[Source data]
((
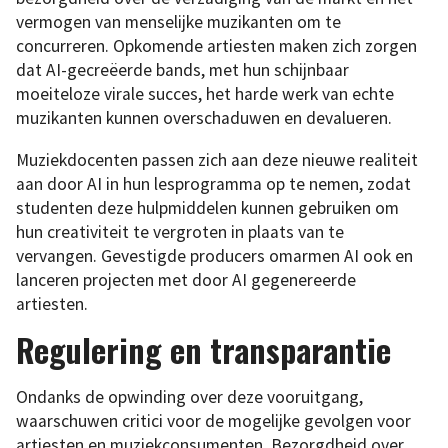
vermogen van menselijke muzikanten om te
concurreren. Opkomende artiesten maken zich zorgen
dat AI-gecreëerde bands, met hun schijnbaar
moeiteloze virale succes, het harde werk van echte
muzikanten kunnen overschaduwen en devalueren.
Muziekdocenten passen zich aan deze nieuwe realiteit
aan door AI in hun lesprogramma op te nemen, zodat
studenten deze hulpmiddelen kunnen gebruiken om
hun creativiteit te vergroten in plaats van te
vervangen. Gevestigde producers omarmen AI ook en
lanceren projecten met door AI gegenereerde
artiesten.
Regulering en transparantie
Ondanks de opwinding over deze vooruitgang,
waarschuwen critici voor de mogelijke gevolgen voor
artiesten en muziekconsumenten. Bezorgdheid over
))
## EXERCISE REQUIREMENTS
Where does the string "kunnen" appear in the records above? Return every line that holds it.

## COMPLETED EXERCISE
muzikanten kunnen overschaduwen en devalueren.
studenten deze hulpmiddelen kunnen gebruiken om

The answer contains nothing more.